TASKS
(A) Can you restate the paragraph of the Java dependency excerpt that begins "If you choose the Java parser way" as a short list, keeping its main facts?
(B) In the Java dependency excerpt, which gcc option is cited as an example of a compiler outputting dependency information?
(C) Carry the Java dependency excerpt forward from its final sentence.

PAGE EXTRACT

┄┄┄┄┄┄┄┄┄┄

Frankly, the current state of affairs in the Java community is not
acceptable, and even laughable, given that solutions to these problems
(fast build, correct build) are known and have been known for many,
many years in the context of C and C++. (That javac cannot or will not
output dependency information ala gcc -M is amazing.) Having said
that, I would love to be proven quite wrong. I thank you in advance
for any advice or insight you are willing to give.

I don't get why you believe that Java class files do not contain
enough dependency information. At least the class hierarchy and
classes referred to by fields and methods (signature and code) should
be found there. Reflection can be problematic, but it would be with a
Java parser too. However, since I'm not an expert in the matter, I may
be missing something.

If you choose the Java parser way, instead, there are probably ways to
avoid writing your own. You mentioned you use Eclipse: Eclipse is able
to gather dependency information, at least at the source level (they
call it "Call hierarchy" iirc). You might be able to hook at that,
either with Eclipse's plugin facilities or by hacking Eclipse itself,
which is open source. Or, you might use an existing Java parser:
OpenJDK and BeanShell (Java interpreter) surely contain one.

┄┄┄┄┄┄┄┄┄┄

(Point tracking data)
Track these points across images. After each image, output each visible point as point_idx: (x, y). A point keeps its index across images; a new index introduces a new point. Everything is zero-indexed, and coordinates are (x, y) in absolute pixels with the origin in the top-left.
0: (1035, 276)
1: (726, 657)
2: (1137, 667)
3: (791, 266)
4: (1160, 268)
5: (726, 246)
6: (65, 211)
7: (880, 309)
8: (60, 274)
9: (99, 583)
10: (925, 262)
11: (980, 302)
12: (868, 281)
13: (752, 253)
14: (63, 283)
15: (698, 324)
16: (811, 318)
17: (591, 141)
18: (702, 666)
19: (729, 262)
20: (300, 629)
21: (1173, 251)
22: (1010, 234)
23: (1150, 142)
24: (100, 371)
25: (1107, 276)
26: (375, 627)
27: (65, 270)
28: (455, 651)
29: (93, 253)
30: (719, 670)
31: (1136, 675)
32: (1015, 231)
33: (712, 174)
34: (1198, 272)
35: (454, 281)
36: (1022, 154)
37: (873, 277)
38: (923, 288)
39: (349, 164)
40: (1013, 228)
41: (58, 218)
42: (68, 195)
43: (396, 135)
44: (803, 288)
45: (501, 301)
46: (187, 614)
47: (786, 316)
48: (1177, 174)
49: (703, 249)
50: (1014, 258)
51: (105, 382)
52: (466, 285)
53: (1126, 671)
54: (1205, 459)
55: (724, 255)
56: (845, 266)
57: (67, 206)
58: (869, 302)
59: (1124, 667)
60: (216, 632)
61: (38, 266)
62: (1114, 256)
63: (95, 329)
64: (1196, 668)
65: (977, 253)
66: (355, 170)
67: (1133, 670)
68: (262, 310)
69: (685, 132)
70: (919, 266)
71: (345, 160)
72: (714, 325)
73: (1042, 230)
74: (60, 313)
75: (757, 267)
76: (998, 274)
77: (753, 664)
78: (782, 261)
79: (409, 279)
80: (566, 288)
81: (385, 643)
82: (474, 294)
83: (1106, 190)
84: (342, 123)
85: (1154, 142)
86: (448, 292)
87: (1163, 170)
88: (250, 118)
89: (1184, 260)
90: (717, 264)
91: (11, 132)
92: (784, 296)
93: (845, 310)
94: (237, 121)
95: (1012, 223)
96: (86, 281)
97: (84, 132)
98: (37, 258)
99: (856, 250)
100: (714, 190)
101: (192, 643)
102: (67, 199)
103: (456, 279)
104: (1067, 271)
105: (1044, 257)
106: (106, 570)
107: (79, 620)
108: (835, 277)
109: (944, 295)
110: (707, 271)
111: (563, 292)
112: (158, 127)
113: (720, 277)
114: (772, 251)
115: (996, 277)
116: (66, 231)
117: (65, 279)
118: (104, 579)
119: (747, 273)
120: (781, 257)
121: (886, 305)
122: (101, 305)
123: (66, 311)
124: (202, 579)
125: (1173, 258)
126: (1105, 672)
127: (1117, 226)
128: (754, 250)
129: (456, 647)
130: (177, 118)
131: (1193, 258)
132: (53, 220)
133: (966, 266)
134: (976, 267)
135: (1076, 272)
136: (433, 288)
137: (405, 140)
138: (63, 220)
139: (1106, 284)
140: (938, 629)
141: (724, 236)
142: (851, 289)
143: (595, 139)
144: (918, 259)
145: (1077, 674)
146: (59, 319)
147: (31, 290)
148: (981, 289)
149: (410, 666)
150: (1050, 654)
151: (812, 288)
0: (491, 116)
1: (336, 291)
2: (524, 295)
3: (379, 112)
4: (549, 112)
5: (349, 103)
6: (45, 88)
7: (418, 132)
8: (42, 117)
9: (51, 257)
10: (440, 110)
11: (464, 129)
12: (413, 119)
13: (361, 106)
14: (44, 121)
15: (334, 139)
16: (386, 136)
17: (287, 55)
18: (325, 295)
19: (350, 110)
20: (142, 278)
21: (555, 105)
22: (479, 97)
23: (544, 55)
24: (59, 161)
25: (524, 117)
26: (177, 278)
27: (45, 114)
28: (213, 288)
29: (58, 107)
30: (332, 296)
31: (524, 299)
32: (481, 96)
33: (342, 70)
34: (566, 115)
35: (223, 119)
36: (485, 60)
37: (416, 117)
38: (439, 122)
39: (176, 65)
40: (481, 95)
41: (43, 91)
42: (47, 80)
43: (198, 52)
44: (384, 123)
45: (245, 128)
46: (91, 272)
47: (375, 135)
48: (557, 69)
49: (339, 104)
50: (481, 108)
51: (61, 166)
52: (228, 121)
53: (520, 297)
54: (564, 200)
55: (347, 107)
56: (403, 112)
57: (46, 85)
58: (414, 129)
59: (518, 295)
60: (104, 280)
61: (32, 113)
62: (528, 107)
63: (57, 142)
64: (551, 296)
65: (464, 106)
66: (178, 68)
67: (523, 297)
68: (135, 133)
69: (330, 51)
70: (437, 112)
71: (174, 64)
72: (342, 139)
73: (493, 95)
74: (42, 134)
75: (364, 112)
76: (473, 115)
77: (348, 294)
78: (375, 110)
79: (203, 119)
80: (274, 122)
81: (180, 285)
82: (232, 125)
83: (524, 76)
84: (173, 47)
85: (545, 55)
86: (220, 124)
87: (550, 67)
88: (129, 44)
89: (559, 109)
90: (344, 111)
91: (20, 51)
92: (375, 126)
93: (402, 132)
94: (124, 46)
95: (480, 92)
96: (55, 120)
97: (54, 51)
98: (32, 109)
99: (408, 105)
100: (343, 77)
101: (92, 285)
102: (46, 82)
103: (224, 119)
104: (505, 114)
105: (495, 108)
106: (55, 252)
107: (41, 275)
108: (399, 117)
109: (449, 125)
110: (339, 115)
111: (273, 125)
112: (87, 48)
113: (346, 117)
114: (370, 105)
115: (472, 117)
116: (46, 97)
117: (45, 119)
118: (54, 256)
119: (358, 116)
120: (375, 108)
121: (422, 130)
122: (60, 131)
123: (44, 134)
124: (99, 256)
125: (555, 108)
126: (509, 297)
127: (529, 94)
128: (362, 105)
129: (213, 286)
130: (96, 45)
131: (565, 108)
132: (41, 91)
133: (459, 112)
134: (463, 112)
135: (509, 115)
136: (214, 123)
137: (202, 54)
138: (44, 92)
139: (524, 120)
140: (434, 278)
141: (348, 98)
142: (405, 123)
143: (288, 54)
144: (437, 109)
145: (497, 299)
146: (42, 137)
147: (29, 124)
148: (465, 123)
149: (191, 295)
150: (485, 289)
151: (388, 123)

┄┄┄┄┄┄┄┄┄┄

YOUR RESPONSES
(A)
- Taking the Java parser route doesn't have to mean writing your own parser.
- Eclipse gathers dependency information at the source level, in a feature probably called "Call hierarchy."
- You could hook into that through Eclipse's plugin facilities, or by hacking Eclipse itself, since it is open source.
- Alternatively, you could use an existing Java parser, such as the ones that OpenJDK and BeanShell (a Java interpreter) surely contain.

(B) gcc -M

(C)
hth,
Alessio
 
A

Andreas Leitgeb

Joshua Maurice said:
It appears the "sanest" approach is to obtain or write my own Java
parser. I don't need to do any syntax or semantic checking at all. I
just need an exhaustive list of all used package qualified class
names. Still sounds like a large project though. /sigh

This topic appears here every once in a while.

Java just doesn't lend itself to structured C/C++-style dependencies,
because of the 1:n relation-ship of source files to generated .class
files.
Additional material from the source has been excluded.